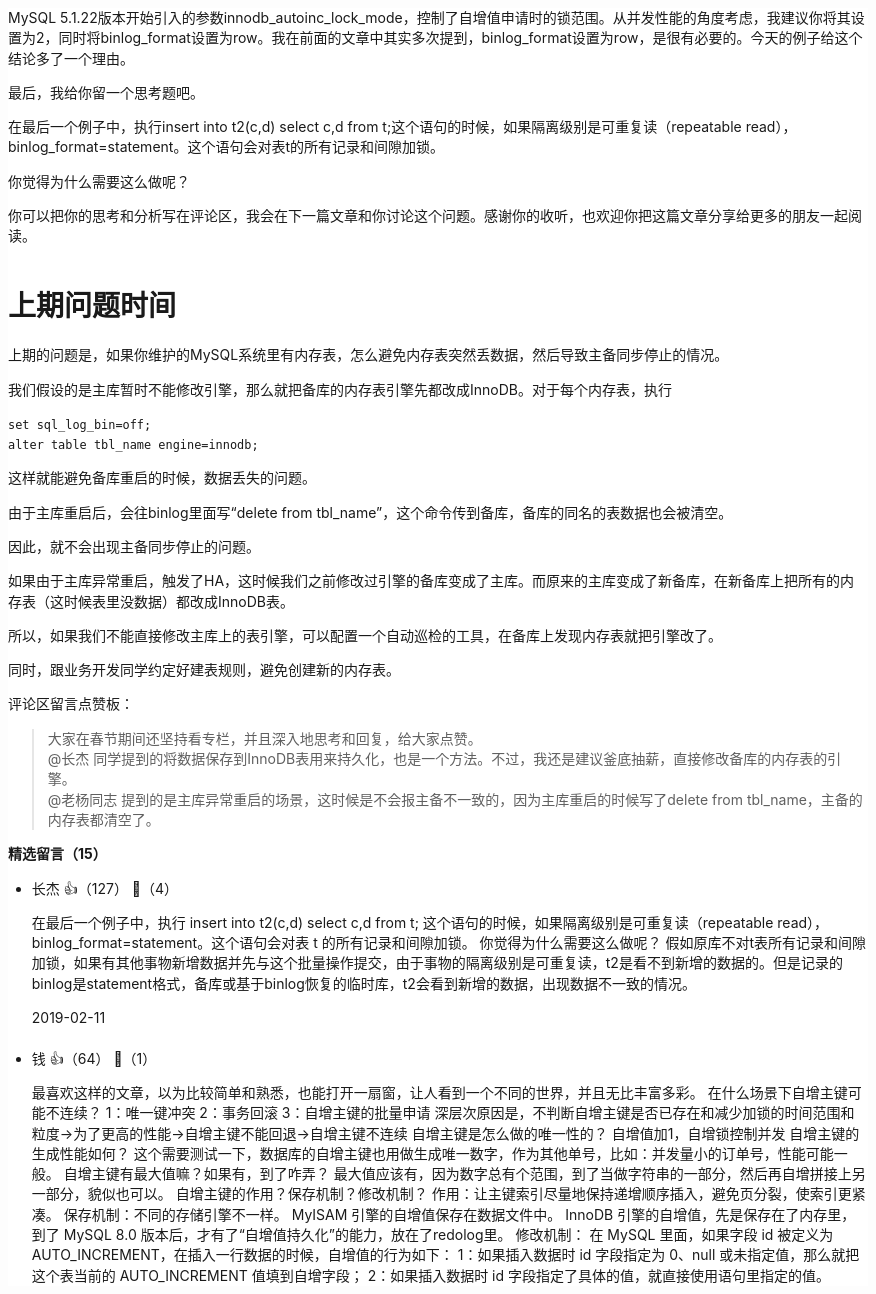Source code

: MySQL 5.1.22版本开始引入的参数innodb\_autoinc\_lock\_mode，控制了自增值申请时的锁范围。从并发性能的角度考虑，我建议你将其设置为2，同时将binlog\_format设置为row。我在前面的文章中其实多次提到，binlog\_format设置为row，是很有必要的。今天的例子给这个结论多了一个理由。

最后，我给你留一个思考题吧。

在最后一个例子中，执行insert into t2(c,d) select c,d from t;这个语句的时候，如果隔离级别是可重复读（repeatable read），binlog\_format=statement。这个语句会对表t的所有记录和间隙加锁。

你觉得为什么需要这么做呢？

你可以把你的思考和分析写在评论区，我会在下一篇文章和你讨论这个问题。感谢你的收听，也欢迎你把这篇文章分享给更多的朋友一起阅读。

# 上期问题时间

上期的问题是，如果你维护的MySQL系统里有内存表，怎么避免内存表突然丢数据，然后导致主备同步停止的情况。

我们假设的是主库暂时不能修改引擎，那么就把备库的内存表引擎先都改成InnoDB。对于每个内存表，执行

```
set sql_log_bin=off;
alter table tbl_name engine=innodb;
```

这样就能避免备库重启的时候，数据丢失的问题。

由于主库重启后，会往binlog里面写“delete from tbl\_name”，这个命令传到备库，备库的同名的表数据也会被清空。

因此，就不会出现主备同步停止的问题。

如果由于主库异常重启，触发了HA，这时候我们之前修改过引擎的备库变成了主库。而原来的主库变成了新备库，在新备库上把所有的内存表（这时候表里没数据）都改成InnoDB表。

所以，如果我们不能直接修改主库上的表引擎，可以配置一个自动巡检的工具，在备库上发现内存表就把引擎改了。

同时，跟业务开发同学约定好建表规则，避免创建新的内存表。

评论区留言点赞板：

> 大家在春节期间还坚持看专栏，并且深入地思考和回复，给大家点赞。  
> @长杰 同学提到的将数据保存到InnoDB表用来持久化，也是一个方法。不过，我还是建议釜底抽薪，直接修改备库的内存表的引擎。  
> @老杨同志 提到的是主库异常重启的场景，这时候是不会报主备不一致的，因为主库重启的时候写了delete from tbl\_name，主备的内存表都清空了。
<div><strong>精选留言（15）</strong></div><ul>
<li><span>长杰</span> 👍（127） 💬（4）<p>在最后一个例子中，执行 insert into t2(c,d) select c,d from t; 这个语句的时候，如果隔离级别是可重复读（repeatable read），binlog_format=statement。这个语句会对表 t 的所有记录和间隙加锁。
你觉得为什么需要这么做呢？
假如原库不对t表所有记录和间隙加锁，如果有其他事物新增数据并先与这个批量操作提交，由于事物的隔离级别是可重复读，t2是看不到新增的数据的。但是记录的binlog是statement格式，备库或基于binlog恢复的临时库，t2会看到新增的数据，出现数据不一致的情况。</p>2019-02-11</li><br/><li><span>钱</span> 👍（64） 💬（1）<p>最喜欢这样的文章，以为比较简单和熟悉，也能打开一扇窗，让人看到一个不同的世界，并且无比丰富多彩。
在什么场景下自增主键可能不连续？
1：唯一键冲突
2：事务回滚
3：自增主键的批量申请
深层次原因是，不判断自增主键是否已存在和减少加锁的时间范围和粒度-&gt;为了更高的性能-&gt;自增主键不能回退-&gt;自增主键不连续
自增主键是怎么做的唯一性的？
自增值加1，自增锁控制并发
自增主键的生成性能如何？
这个需要测试一下，数据库的自增主键也用做生成唯一数字，作为其他单号，比如：并发量小的订单号，性能可能一般。
自增主键有最大值嘛？如果有，到了咋弄？
最大值应该有，因为数字总有个范围，到了当做字符串的一部分，然后再自增拼接上另一部分，貌似也可以。
自增主键的作用？保存机制？修改机制？
作用：让主键索引尽量地保持递增顺序插入，避免页分裂，使索引更紧凑。
保存机制：不同的存储引擎不一样。
MyISAM 引擎的自增值保存在数据文件中。
InnoDB 引擎的自增值，先是保存在了内存里，到了 MySQL 8.0 版本后，才有了“自增值持久化”的能力，放在了redolog里。
修改机制：
在 MySQL 里面，如果字段 id 被定义为 AUTO_INCREMENT，在插入一行数据的时候，自增值的行为如下：
1：如果插入数据时 id 字段指定为 0、null 或未指定值，那么就把这个表当前的 AUTO_INCREMENT 值填到自增字段；
2：如果插入数据时 id 字段指定了具体的值，就直接使用语句里指定的值。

▬▬▬▬▬▬▬▬▬▬

Check every line in the material above for the string "span", then give only the number of lines that have it.

2